THE PROBLEM
Every record here needs to be duplicated exactly.

(AVAILABLE DATA begins)

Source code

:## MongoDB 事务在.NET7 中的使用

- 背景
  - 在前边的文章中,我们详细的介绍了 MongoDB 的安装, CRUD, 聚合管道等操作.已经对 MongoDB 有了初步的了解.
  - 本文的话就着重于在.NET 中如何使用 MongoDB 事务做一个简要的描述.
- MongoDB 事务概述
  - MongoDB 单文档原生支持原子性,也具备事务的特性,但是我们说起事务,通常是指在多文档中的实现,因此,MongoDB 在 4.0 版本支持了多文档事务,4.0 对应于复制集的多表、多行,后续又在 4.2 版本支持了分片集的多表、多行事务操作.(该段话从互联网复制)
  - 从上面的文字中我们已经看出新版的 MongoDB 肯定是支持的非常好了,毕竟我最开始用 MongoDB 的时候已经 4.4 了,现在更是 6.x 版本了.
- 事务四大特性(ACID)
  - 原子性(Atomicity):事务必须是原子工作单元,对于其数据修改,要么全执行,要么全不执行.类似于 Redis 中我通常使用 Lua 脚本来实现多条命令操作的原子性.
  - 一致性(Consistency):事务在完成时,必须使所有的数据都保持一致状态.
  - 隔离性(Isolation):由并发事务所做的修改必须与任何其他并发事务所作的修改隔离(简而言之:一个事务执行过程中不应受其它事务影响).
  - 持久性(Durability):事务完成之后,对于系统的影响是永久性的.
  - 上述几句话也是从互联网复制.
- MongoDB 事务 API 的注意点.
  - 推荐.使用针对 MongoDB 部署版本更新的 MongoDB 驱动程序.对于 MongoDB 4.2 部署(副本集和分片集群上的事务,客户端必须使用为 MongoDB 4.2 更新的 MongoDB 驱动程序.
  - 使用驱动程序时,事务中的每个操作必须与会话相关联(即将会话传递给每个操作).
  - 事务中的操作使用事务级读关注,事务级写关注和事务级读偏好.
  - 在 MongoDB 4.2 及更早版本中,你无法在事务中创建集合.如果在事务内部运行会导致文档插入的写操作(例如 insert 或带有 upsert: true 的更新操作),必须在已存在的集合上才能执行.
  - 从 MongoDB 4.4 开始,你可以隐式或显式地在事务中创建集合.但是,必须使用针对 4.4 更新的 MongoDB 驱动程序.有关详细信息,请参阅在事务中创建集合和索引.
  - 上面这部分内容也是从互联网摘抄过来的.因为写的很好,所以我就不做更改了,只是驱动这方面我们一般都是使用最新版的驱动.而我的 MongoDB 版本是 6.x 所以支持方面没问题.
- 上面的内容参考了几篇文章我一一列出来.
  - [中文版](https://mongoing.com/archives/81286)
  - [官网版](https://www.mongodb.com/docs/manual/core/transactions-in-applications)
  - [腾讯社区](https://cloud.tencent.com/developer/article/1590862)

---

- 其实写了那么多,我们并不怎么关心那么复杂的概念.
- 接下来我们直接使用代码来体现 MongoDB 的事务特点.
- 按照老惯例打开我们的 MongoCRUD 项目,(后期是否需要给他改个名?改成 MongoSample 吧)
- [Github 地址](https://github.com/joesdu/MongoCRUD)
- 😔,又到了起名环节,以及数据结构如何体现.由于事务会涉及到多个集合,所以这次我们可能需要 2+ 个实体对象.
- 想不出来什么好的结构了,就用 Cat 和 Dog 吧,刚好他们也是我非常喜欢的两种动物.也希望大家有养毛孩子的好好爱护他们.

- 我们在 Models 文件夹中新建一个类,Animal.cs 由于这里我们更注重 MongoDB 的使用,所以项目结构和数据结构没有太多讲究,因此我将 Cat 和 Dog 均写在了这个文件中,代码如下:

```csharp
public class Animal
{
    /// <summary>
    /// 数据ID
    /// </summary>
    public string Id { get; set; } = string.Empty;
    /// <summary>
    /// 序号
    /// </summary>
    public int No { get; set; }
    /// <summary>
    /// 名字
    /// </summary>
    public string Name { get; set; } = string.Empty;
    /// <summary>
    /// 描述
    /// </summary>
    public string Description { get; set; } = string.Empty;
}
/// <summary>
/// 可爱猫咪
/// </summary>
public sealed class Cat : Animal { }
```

(AVAILABLE DATA ends)

COMPLETED TASK
Source code

:## MongoDB 事务在.NET7 中的使用

- 背景
  - 在前边的文章中,我们详细的介绍了 MongoDB 的安装, CRUD, 聚合管道等操作.已经对 MongoDB 有了初步的了解.
  - 本文的话就着重于在.NET 中如何使用 MongoDB 事务做一个简要的描述.
- MongoDB 事务概述
  - MongoDB 单文档原生支持原子性,也具备事务的特性,但是我们说起事务,通常是指在多文档中的实现,因此,MongoDB 在 4.0 版本支持了多文档事务,4.0 对应于复制集的多表、多行,后续又在 4.2 版本支持了分片集的多表、多行事务操作.(该段话从互联网复制)
  - 从上面的文字中我们已经看出新版的 MongoDB 肯定是支持的非常好了,毕竟我最开始用 MongoDB 的时候已经 4.4 了,现在更是 6.x 版本了.
- 事务四大特性(ACID)
  - 原子性(Atomicity):事务必须是原子工作单元,对于其数据修改,要么全执行,要么全不执行.类似于 Redis 中我通常使用 Lua 脚本来实现多条命令操作的原子性.
  - 一致性(Consistency):事务在完成时,必须使所有的数据都保持一致状态.
  - 隔离性(Isolation):由并发事务所做的修改必须与任何其他并发事务所作的修改隔离(简而言之:一个事务执行过程中不应受其它事务影响).
  - 持久性(Durability):事务完成之后,对于系统的影响是永久性的.
  - 上述几句话也是从互联网复制.
- MongoDB 事务 API 的注意点.
  - 推荐.使用针对 MongoDB 部署版本更新的 MongoDB 驱动程序.对于 MongoDB 4.2 部署(副本集和分片集群上的事务,客户端必须使用为 MongoDB 4.2 更新的 MongoDB 驱动程序.
  - 使用驱动程序时,事务中的每个操作必须与会话相关联(即将会话传递给每个操作).
  - 事务中的操作使用事务级读关注,事务级写关注和事务级读偏好.
  - 在 MongoDB 4.2 及更早版本中,你无法在事务中创建集合.如果在事务内部运行会导致文档插入的写操作(例如 insert 或带有 upsert: true 的更新操作),必须在已存在的集合上才能执行.
  - 从 MongoDB 4.4 开始,你可以隐式或显式地在事务中创建集合.但是,必须使用针对 4.4 更新的 MongoDB 驱动程序.有关详细信息,请参阅在事务中创建集合和索引.
  - 上面这部分内容也是从互联网摘抄过来的.因为写的很好,所以我就不做更改了,只是驱动这方面我们一般都是使用最新版的驱动.而我的 MongoDB 版本是 6.x 所以支持方面没问题.
- 上面的内容参考了几篇文章我一一列出来.
  - [中文版](https://mongoing.com/archives/81286)
  - [官网版](https://www.mongodb.com/docs/manual/core/transactions-in-applications)
  - [腾讯社区](https://cloud.tencent.com/developer/article/1590862)

---

- 其实写了那么多,我们并不怎么关心那么复杂的概念.
- 接下来我们直接使用代码来体现 MongoDB 的事务特点.
- 按照老惯例打开我们的 MongoCRUD 项目,(后期是否需要给他改个名?改成 MongoSample 吧)
- [Github 地址](https://github.com/joesdu/MongoCRUD)
- 😔,又到了起名环节,以及数据结构如何体现.由于事务会涉及到多个集合,所以这次我们可能需要 2+ 个实体对象.
- 想不出来什么好的结构了,就用 Cat 和 Dog 吧,刚好他们也是我非常喜欢的两种动物.也希望大家有养毛孩子的好好爱护他们.

- 我们在 Models 文件夹中新建一个类,Animal.cs 由于这里我们更注重 MongoDB 的使用,所以项目结构和数据结构没有太多讲究,因此我将 Cat 和 Dog 均写在了这个文件中,代码如下:

```csharp
public class Animal
{
    /// <summary>
    /// 数据ID
    /// </summary>
    public string Id { get; set; } = string.Empty;
    /// <summary>
    /// 序号
    /// </summary>
    public int No { get; set; }
    /// <summary>
    /// 名字
    /// </summary>
    public string Name { get; set; } = string.Empty;
    /// <summary>
    /// 描述
    /// </summary>
    public string Description { get; set; } = string.Empty;
}
/// <summary>
/// 可爱猫咪
/// </summary>
public sealed class Cat : Animal { }
```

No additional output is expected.